39. Dans toutes ces « guerres, » se prolongeant pendant dix ans, les non-Musulmans ont perdu sur le champ de bataille seulement environ 250 personnes tuées, et les pertes musulmanes étaient même moins. Avec ces quelques incisions, tout le continent de l'Arabie. avec son million et plus de milles carrés, a été traité de l'abcès de l'anarchie et de l'immoralité. Pendant ces dix années de lutte désintéressée, tous les peuples de thc de la péninsule Arabe et les régions méridionales de l'Irak et de la Palestine avaient volontairement embrassé l'Islam. Quelques groupes chrétiens, juifs et de Parsi sont demeurés attachés à leur foi, et ils ont été accordés la liberté d'opinion aussi bien que l'autonomie juridique et juridique.

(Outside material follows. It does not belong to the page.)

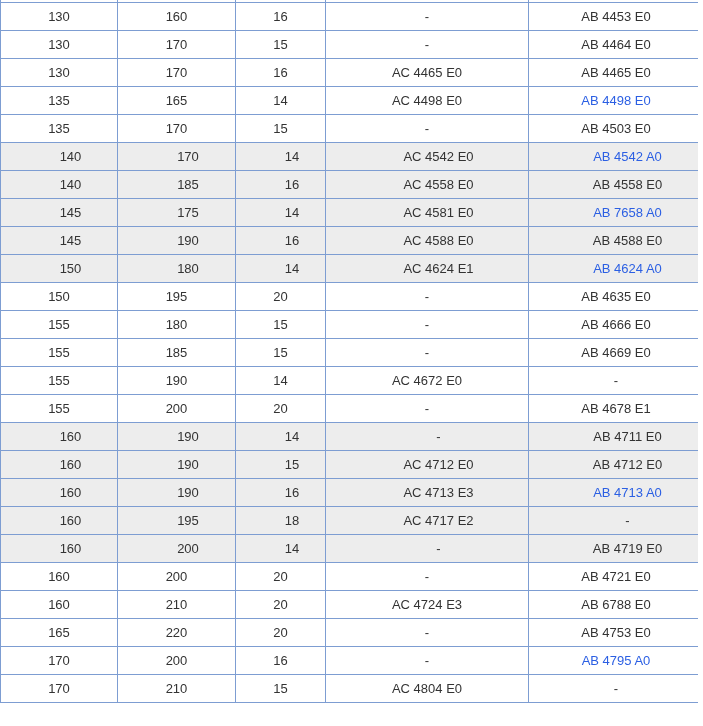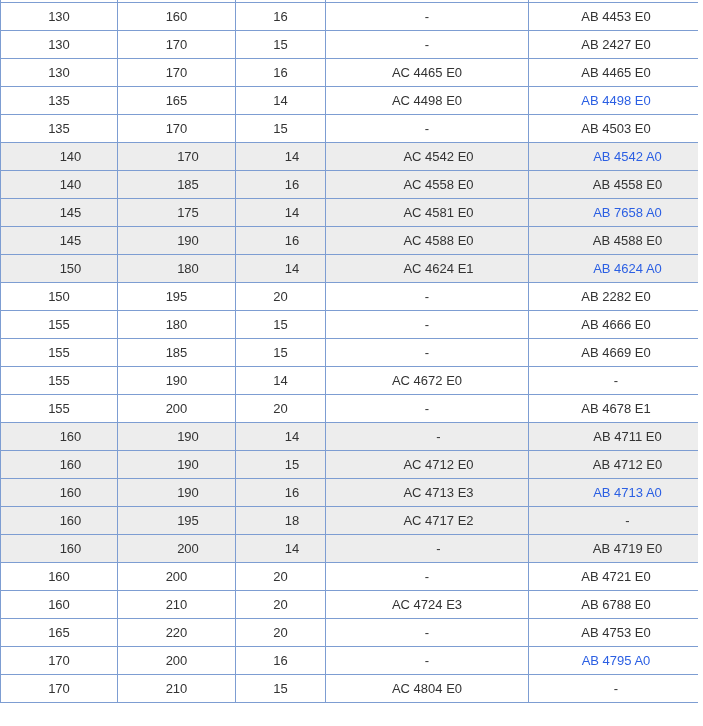"AB 2427 E0" td { text: 2427 -> 4464 }
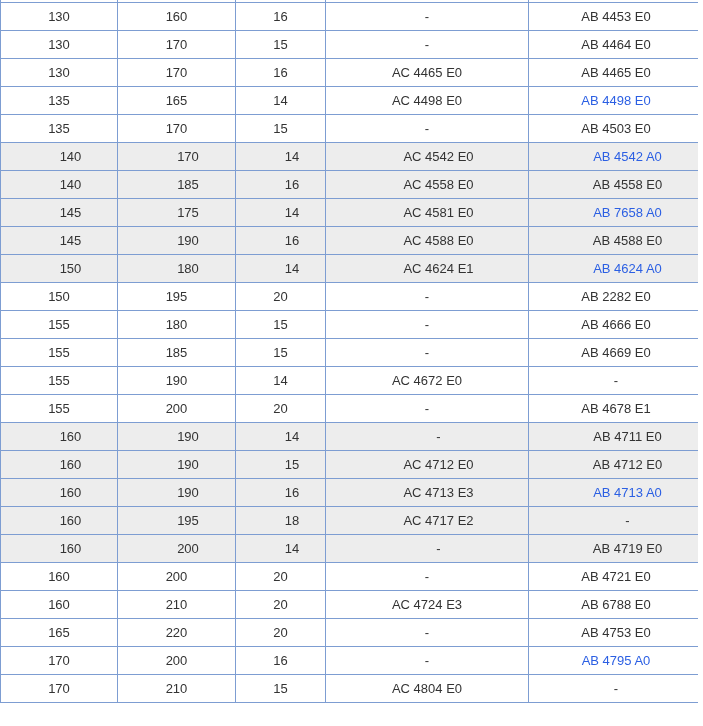"AB 2282 E0" td { text: 2282 -> 4635 }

40. En l'année 10 H., quand le prophète est allé à Mecque pour le Hajj (pélerinage), il a rencontré 140.000 musulmans là, qui étaient venus de différentes régions de l'Arabie pour respecter leur engagement religieux. Il leur a adressé son sermon célébré, dans lequel il a donné un résumé de ses enseignements : « Croyance dans un Dieu sans images ou symboles, égalité de tous croyants sans distinction de course ou classe, la supériorité des individus étant basés seulement sur la piété ; sainteté de la vie, de propriété et d'honneur ; abolition d'intérêt, et des vendettas et de la justice privée ; un meilleur traitement des femmes ; transmission et distribution de la propriété des personnes décédées parmi les parents proches des deux sexes, et déplacement obligatoires de la possibilité de la cumulation de la richesse dans les mains des peu. » Le Quran et la conduite du prophète étaient de servir de bases de loi et d'un critère sain dans chaque aspect de la vie humaine.

41. Sur son retour à Madinah, il est tombé défectuosité ; et quelques semaines plus tard, quand il a respiré le sien durent, il a eu la satisfaction qu'il a eu bon a accompli le charger qu'il avait entrepris - pour prêcher au monde le message divin.

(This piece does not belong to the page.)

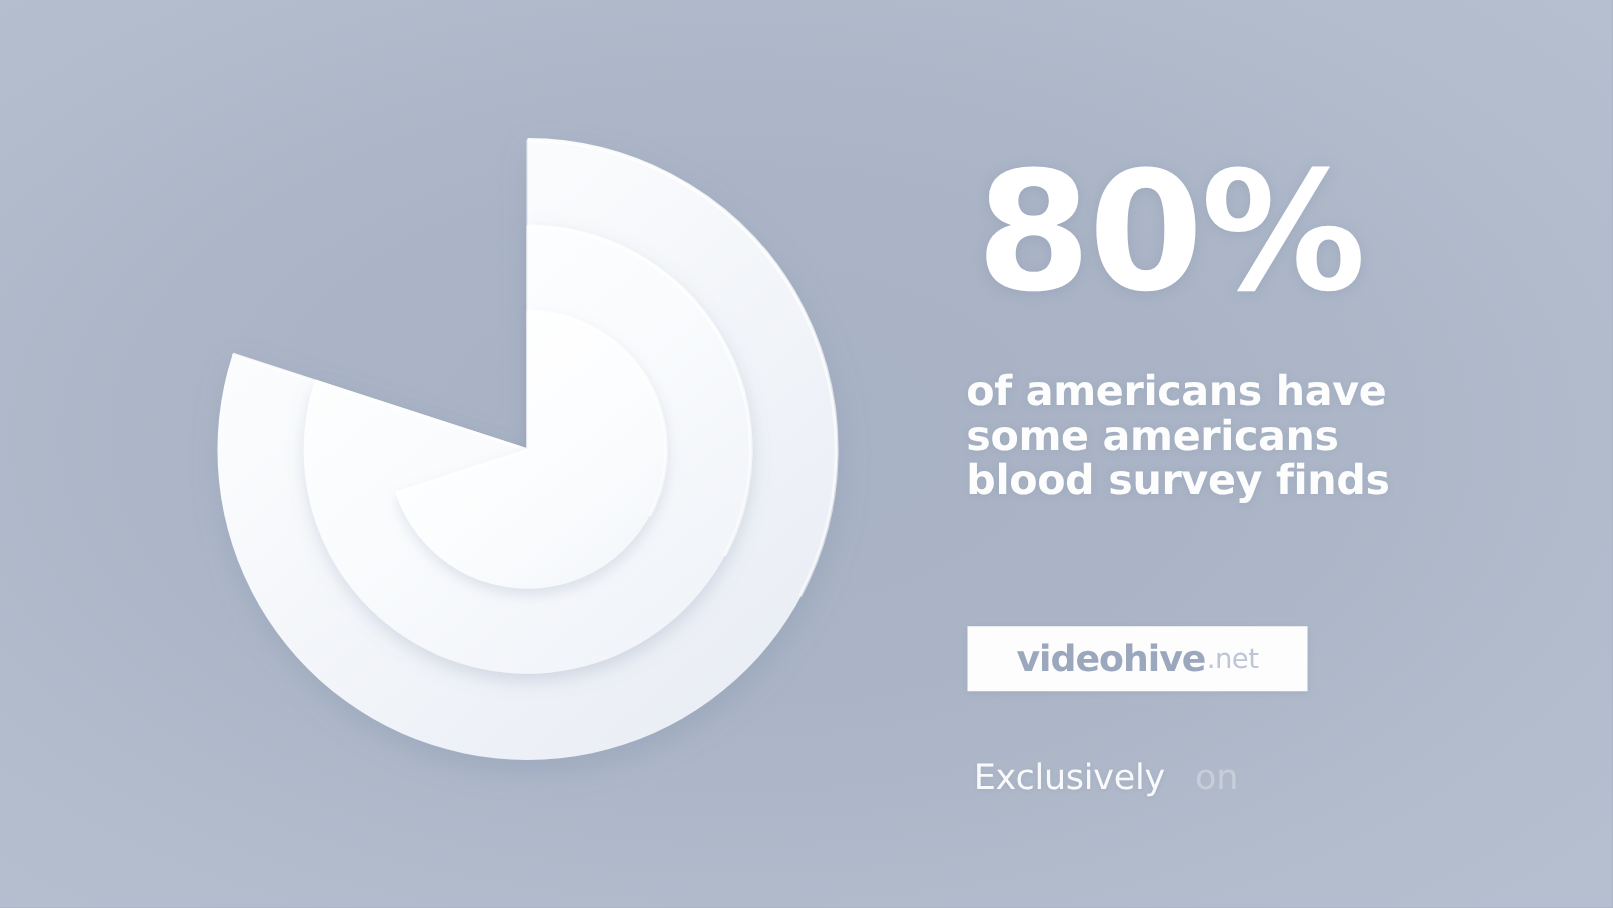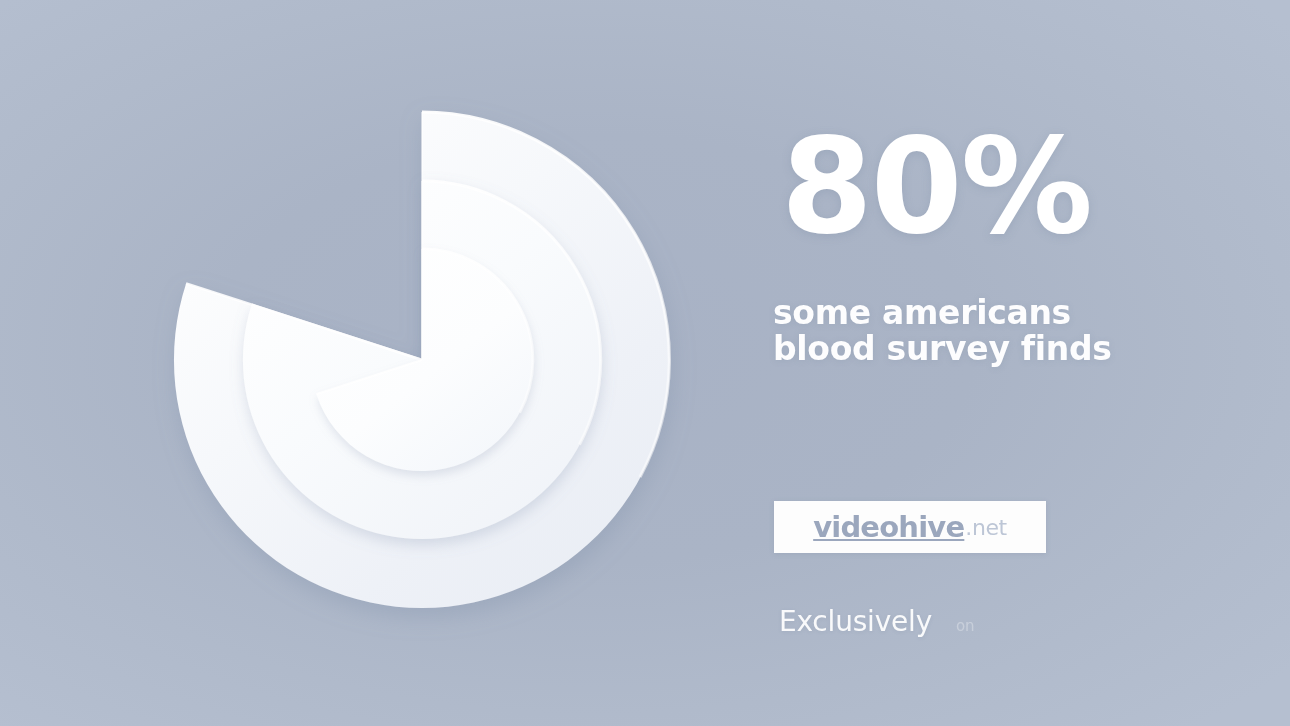"of americans have" span.hl-line { html: none -> <span>of americans have</span> }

42. Il a légué à la postérité, une religion de monotheism pur ; il a créé un état bien-discipliné hors du chaos existant et a donné autrement la paix au lieu de la guerre de tout le monde contre tout le monde ; il a établi un équilibre harmonieux entre le chant religieux et le temporel, entre la mosquée et la citadelle ; il a laissé un nouveau système de loi, qui a distribué la justice impartiale, dans laquelle même la tête de l'état était sujette autant a à lui en tant que n'importe quel homme du peuple, et dans quelle tolérance religieuse était si grande que les habitants de non-Musulmans des pays musulmans aient également apprécié l'autonomie juridique, juridique et culturelle complète. En matière des revenus de l'état, le Quran a fixé les principes d'économiser, et a versé plus de pensée sur les pauvres qu'à quiconque autrement. Les revenus ont été déclarés pour être dans aucun sage la propriété privée de la tête de l'état. Surtout, le prophète Muhammad a placé un exemple noble et a entièrement pratiqué tous ce que il a enseignés à d'autres.